An investor purchases a rental property for $300,000. Five years later our investor sells the property for $500,000. Let’s say, once all the dust settles, the investor gained a total of $165,000 in profit. The problem is, unless re-investing in another property using a 1031 exchange, the taxes due on this will be very steep and amount to a pretty good chunk of the profit.

In order to avoid paying taxes now, the investor purchases another rental using at least the entire gross equity from the sale. As long as he or she accomplishes the new purchase within the specified timeframes, paying taxes can be deferred until selling at a later date. For the replacement property to be considered valid, he or she must meet certain deadlines as listed below:

Important Deadlines

  • The investor MUST identify at least one, and up to three valid properties within 45 days from the date escrow closed on the property sold.
  • The overall exchange period is 180 days to complete the purchase of a qualifying new property. The clock starts ticking from the date of closing the property sold.
  • Just so there’s no confusion, the total time period from sale to purchase is 180 days. The 45 identification period is included within the 180 days.

Three Types of Exchanges

  1. The 1031 Exchange outlined above is considered a Deferred or Delayed Exchange. The money used in the exchange must be held by a qualified third party (escrow), and dispersed along with escrow closing.
  2. There’s also a Simultaneous 1031 Exchange. This happens when the investor closes on the purchase of a valid replacement property immediately upon sale of the first property.
  3. Last is the Reverse 1031 Exchange. This is when the investor make the new purchase prior to the close of the first property.
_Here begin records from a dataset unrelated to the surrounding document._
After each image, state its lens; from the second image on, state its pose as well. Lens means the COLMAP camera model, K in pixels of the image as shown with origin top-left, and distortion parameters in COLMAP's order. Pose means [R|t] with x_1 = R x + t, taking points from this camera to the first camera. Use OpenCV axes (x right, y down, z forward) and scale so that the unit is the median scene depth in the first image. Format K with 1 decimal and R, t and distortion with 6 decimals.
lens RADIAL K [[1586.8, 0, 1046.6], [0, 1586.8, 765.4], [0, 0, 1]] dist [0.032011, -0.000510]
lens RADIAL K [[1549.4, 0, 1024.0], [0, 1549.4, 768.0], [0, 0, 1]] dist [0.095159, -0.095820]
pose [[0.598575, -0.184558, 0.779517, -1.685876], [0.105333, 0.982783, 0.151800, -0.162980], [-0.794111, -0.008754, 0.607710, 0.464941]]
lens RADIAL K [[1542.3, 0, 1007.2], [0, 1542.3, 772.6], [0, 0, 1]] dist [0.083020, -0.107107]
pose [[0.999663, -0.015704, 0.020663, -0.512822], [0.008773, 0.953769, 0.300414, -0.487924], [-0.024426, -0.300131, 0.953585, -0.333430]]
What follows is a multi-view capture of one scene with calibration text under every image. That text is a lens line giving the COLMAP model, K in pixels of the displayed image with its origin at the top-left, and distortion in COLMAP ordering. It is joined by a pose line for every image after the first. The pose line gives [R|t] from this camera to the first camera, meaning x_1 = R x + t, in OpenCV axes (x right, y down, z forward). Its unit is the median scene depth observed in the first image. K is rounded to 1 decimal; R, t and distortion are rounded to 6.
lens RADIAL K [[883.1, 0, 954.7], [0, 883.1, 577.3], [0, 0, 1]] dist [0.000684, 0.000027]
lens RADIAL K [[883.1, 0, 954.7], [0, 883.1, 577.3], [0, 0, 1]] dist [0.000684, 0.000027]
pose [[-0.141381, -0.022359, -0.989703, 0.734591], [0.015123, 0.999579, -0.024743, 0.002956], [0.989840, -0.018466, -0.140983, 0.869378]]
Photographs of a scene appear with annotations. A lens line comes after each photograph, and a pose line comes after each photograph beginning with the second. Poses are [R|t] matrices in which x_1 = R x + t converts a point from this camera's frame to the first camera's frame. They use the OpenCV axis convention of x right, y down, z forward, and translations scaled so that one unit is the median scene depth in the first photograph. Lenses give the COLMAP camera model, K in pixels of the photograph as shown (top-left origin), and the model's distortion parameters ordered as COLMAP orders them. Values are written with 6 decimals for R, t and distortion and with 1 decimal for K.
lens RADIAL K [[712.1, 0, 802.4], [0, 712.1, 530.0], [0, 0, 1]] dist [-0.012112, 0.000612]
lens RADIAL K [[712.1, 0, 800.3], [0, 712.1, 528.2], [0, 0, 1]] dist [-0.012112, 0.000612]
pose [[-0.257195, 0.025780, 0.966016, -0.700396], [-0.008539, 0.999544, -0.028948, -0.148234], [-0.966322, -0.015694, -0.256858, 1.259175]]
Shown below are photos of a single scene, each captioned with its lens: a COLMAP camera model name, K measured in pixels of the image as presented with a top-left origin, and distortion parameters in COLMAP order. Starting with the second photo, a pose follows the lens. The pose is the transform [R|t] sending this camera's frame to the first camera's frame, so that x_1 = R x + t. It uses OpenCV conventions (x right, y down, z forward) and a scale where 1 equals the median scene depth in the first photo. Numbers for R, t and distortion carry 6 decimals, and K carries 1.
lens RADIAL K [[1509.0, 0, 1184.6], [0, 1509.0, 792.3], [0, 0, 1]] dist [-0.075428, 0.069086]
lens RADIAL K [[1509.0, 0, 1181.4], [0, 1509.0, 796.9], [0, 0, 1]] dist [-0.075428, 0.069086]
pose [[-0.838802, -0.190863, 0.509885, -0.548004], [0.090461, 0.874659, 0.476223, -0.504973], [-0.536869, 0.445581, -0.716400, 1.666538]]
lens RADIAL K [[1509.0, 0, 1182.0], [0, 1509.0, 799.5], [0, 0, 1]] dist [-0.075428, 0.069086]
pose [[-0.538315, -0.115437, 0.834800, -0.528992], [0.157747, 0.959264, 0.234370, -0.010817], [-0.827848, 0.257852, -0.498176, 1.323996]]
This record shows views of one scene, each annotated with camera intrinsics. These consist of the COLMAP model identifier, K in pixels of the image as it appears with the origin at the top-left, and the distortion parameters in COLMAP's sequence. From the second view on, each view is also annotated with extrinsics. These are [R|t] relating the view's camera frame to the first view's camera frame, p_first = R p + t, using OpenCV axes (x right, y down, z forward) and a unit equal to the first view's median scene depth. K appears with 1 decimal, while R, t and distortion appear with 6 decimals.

Typically, the rental investors we represent are more interested in the continued growth of their equity and their assets, so a 1031 exchange is usually an advantage we can suggest.

As we mentioned above, we are experienced realtors located in Valencia of Santa Clarita, not attorneys or accountants. We make helpful suggestions and explain options, but the final decisions are made by our clients and based on the final advice of their own trusted professionals.